Enteric Neurodegeneration is Mediated Through Independent Neuritic and Somal Mechanisms in Rotenone and MPP+ Toxicity.

Gut motility malfunction and pathological changes in the enteric nervous system (ENS) are observed in the early stages of Parkinson's disease (PD). In many cases disturbances in the autonomous functions such as gut motility precedes the observed loss of central motor functions in PD. However, the mechanism by which ENS degeneration occurs in PD is unknown. We show that parkinsonian mimetics rotenone and MPP+ induce neurite degeneration that precedes cell death in primary enteric neurons cultured in vitro. If the neuronal death signals originate from degenerating neurites, neuronal death should be prevented by inhibiting neurite degeneration. Our data demonstrate that overexpression of cytNmnat1, an axon protector, maintains healthy neurites in enteric neurons treated with either of the parkinsonian mimetics, but cannot protect the soma.
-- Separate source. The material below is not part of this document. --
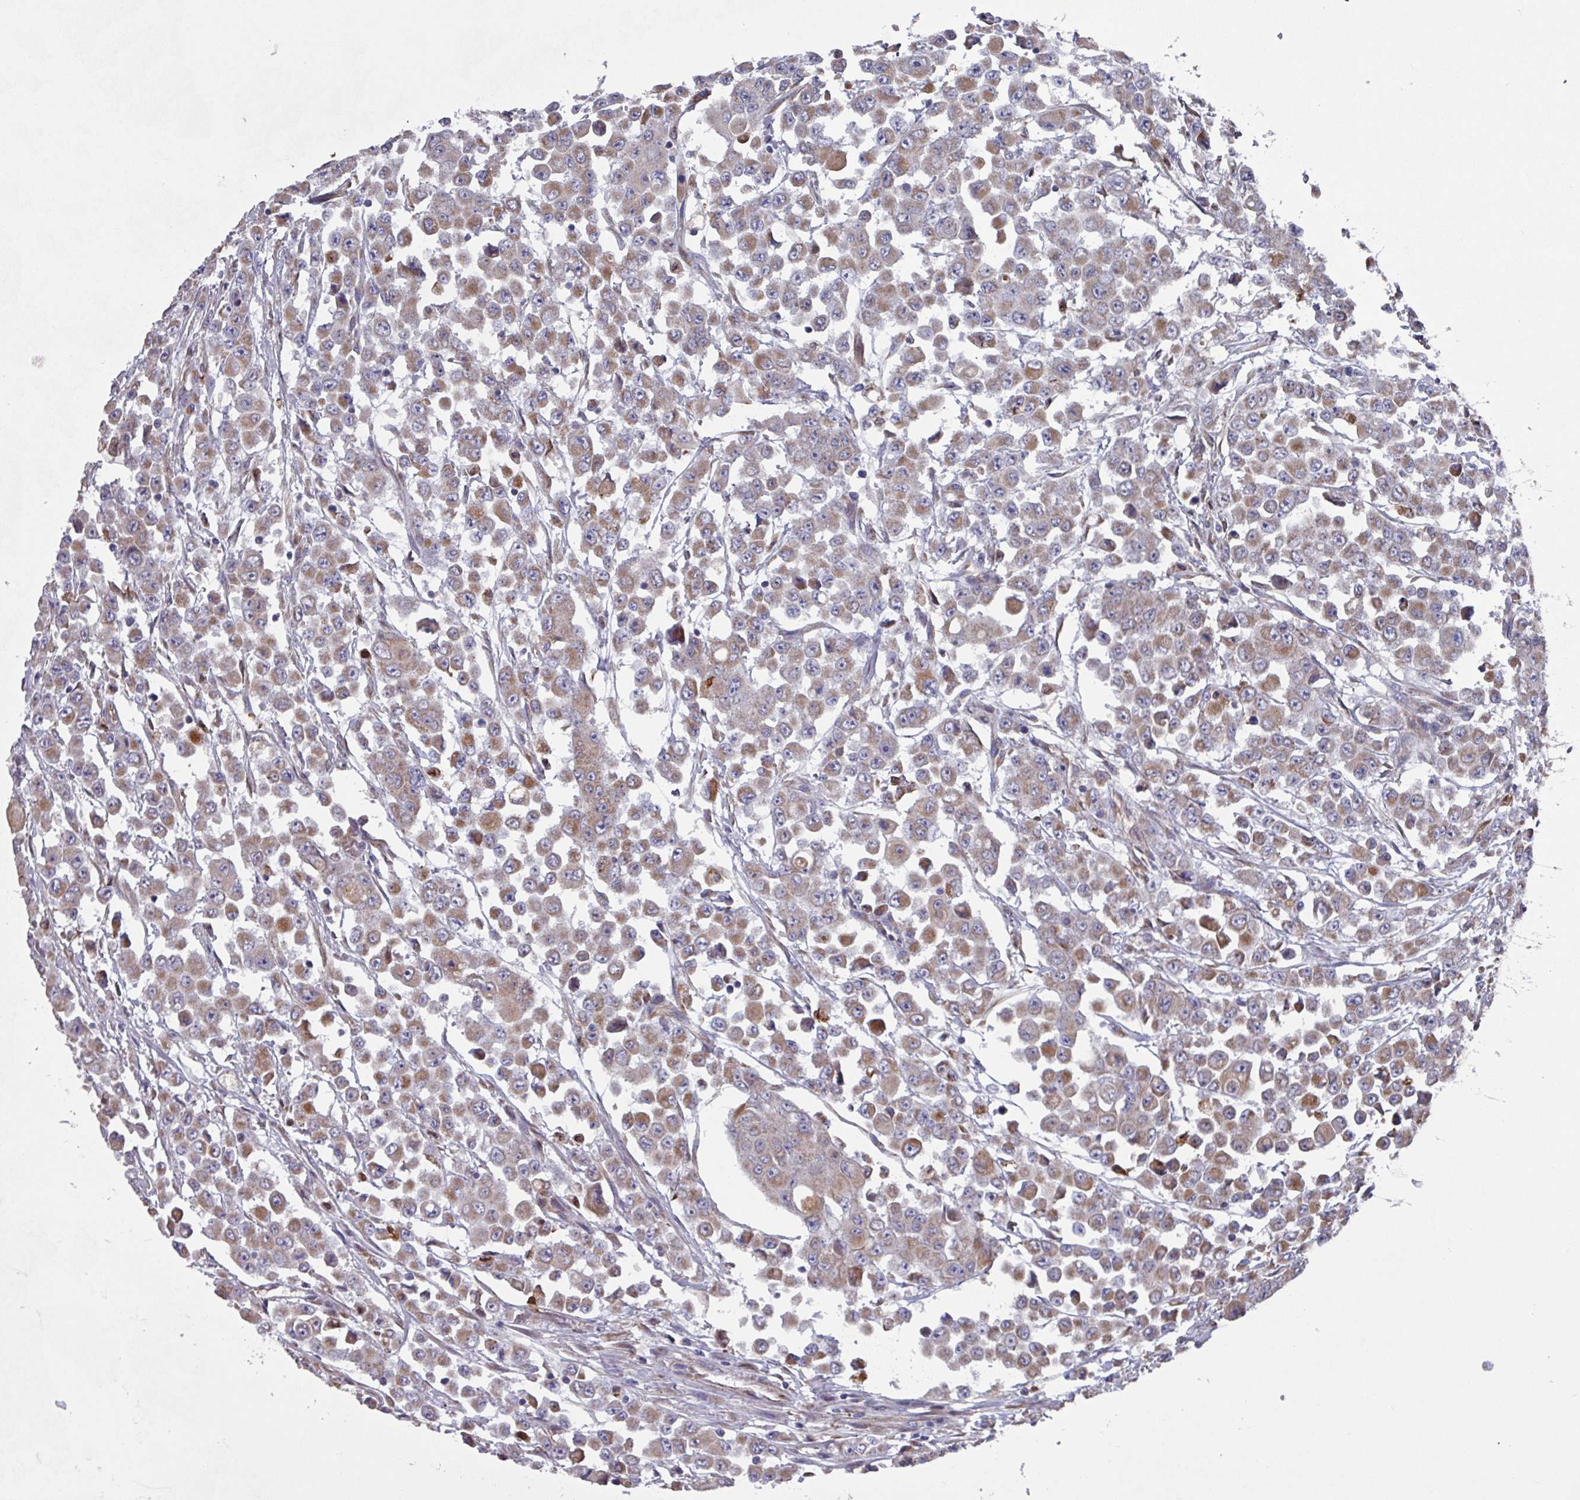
{"staining": {"intensity": "moderate", "quantity": ">75%", "location": "cytoplasmic/membranous"}, "tissue": "colorectal cancer", "cell_type": "Tumor cells", "image_type": "cancer", "snomed": [{"axis": "morphology", "description": "Adenocarcinoma, NOS"}, {"axis": "topography", "description": "Colon"}], "caption": "Protein expression analysis of colorectal cancer demonstrates moderate cytoplasmic/membranous staining in approximately >75% of tumor cells. The staining was performed using DAB to visualize the protein expression in brown, while the nuclei were stained in blue with hematoxylin (Magnification: 20x).", "gene": "UQCC2", "patient": {"sex": "male", "age": 51}}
We also demonstrate that neurite protection via cytNmnat1 is independent of mitochondrial dynamics or ATP levels. Overexpression of Bcl-xl, an anti-apoptotic factor, protects both the neuronal cell body and the neurites in both rotenone and MPP+ treated enteric neurons. Our data reveals that Bcl-xl and cytNmnat1 act through separate mechanisms to protect enteric neurites. Our findings suggest that neurite protection alone is not sufficient to inhibit enteric neuronal degeneration in rotenone or MPP+ toxicity, and enteric neurodegeneration in PD may be occurring through independent somatic and neuritic mechanisms. Thus, therapies targeting both axonal and somal protection can be important in finding interventions for enteric symptoms in PD.